Selected text:
If your child receives special education, then your child should have been tested with educational achievement tests. Have you obtained a complete copy of your child’s file? Do you have all of the actual test scores and the written narrative that explains the scores? If you have the actual test scores, then you can do exactly what Judge Dupree did.

First, you need to make a list of all the different tests done on your child (most tests are made up of several subtests). Using a highlighter, mark any of the tests or subtests that have been given more than once. Some of the commonly administered educational achievement tests are the Woodcock-Johnson, the Kaufman (KTEA), the Wechsler Individual Achievement Test (WIAT) and the Wide Range Achievement Tests (WRAT). The Wechsler Intelligence Scale for Children, Third Edition (WISC-III) is the most commonly given intelligence test.

Next, make a list of repeated tests—any tests or subtests that have been given more than once. You will be charting out subtests that are the same or similar—tests of reading decoding skills or reading comprehension skills, math calculation skills, and so forth.

You need to understand that subtests or composite scores do not necessarily measure what they seem to measure. For example, the reading score on the Wide Range Achievement Test actually measures the child’s ability to recognize and pronounce individual words out of context. Many refer to it as a "word recognition" test.

On the Woodcock-Johnson achievement tests, the reading measures may actually measure the child’s ability to identify specific letters and words and fill in the blanks on words that may be missing from a paragraph. A score reported as "passage comprehension" may actually measure the child’s ability to intelligently "guess" what the passage of text is about by recognizing some of the words in the passage. The child may not being able to read many of these words.

In the Gray Oral Reading Test, the child reads a paragraph out loud. The evaluator assesses the rate, accuracy and comprehension. This provides a more accurate, meaningful assessment of the child’s actual reading abilities. It is important that you understand what tests are administered and what the tests truly measure.

Next, you need to chart out progress—using the repeated subtest scores. After you chart out your child’s educational scores, you will have a much clearer idea as to whether or not your child is benefiting from the special education program—and whether the IEP is providing an appropriate education. Sample charts and two chapters about understanding educational and psychological tests are in Chapter 10 and 11 of Wrightslaw: From Emotions to Advocacy.

Burlington v. Dept. of Educ. for the Commonwealth of Mass.

What this exercise asks:
(1) In the passage, what does the reading score on the Wide Range Achievement Test actually measure?
(2) Set down the part of the passage from "In the Gray" to "Emotions to Advocacy.".
(3) Decide whether each statement agrees with the passage. Answer yes or no, and quote the words that settle it.
(a) The WISC-III is the intelligence test given most often.
(b) In the Gray Oral Reading Test, the child reads a paragraph silently.
(c) A highlighter is used to mark tests or subtests given more than once.
Work only from the passage.

Saved entries:
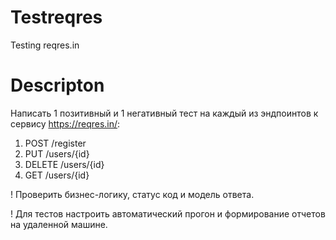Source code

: # Testreqres
Testing reqres.in

# Descripton
Написать 1 позитивный и 1 негативный тест на каждый из эндпоинтов к сервису https://reqres.in/:

1. POST /register
2. PUT /users/{id}
3. DELETE /users/{id}
4. GET /users/{id}

! Проверить бизнес-логику, статус код и модель ответа.

! Для тестов настроить автоматический прогон и формирование отчетов на удаленной машине.

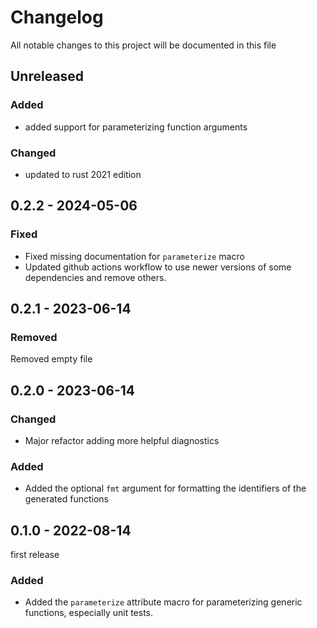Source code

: # Changelog

All notable changes to this project will be documented in this file

## Unreleased

### Added

- added support for parameterizing function arguments

### Changed

- updated to rust 2021 edition


## 0.2.2 - 2024-05-06

### Fixed

- Fixed missing documentation for `parameterize` macro
- Updated github actions workflow to use newer versions of some dependencies and remove others.


## 0.2.1 - 2023-06-14

### Removed

Removed empty file


## 0.2.0 - 2023-06-14

### Changed

- Major refactor adding more helpful diagnostics

### Added

- Added the optional `fmt` argument for formatting the identifiers of the generated functions


## 0.1.0 - 2022-08-14

first release

### Added

- Added the `parameterize` attribute macro for parameterizing generic functions, especially unit tests.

Completed exercise:
(1) It measures the child's ability to recognize and pronounce individual words out of context.

(2)
In the Gray Oral Reading Test, the child reads a paragraph out loud. The evaluator assesses the rate, accuracy and comprehension. This provides a more accurate, meaningful assessment of the child’s actual reading abilities. It is important that you understand what tests are administered and what the tests truly measure.

Next, you need to chart out progress—using the repeated subtest scores. After you chart out your child’s educational scores, you will have a much clearer idea as to whether or not your child is benefiting from the special education program—and whether the IEP is providing an appropriate education. Sample charts and two chapters about understanding educational and psychological tests are in Chapter 10 and 11 of Wrightslaw: From Emotions to Advocacy.

(3)
(a) Yes: "The Wechsler Intelligence Scale for Children, Third Edition (WISC-III) is the most commonly given intelligence test."
(b) No: "In the Gray Oral Reading Test, the child reads a paragraph out loud."
(c) Yes: "Using a highlighter, mark any of the tests or subtests that have been given more than once."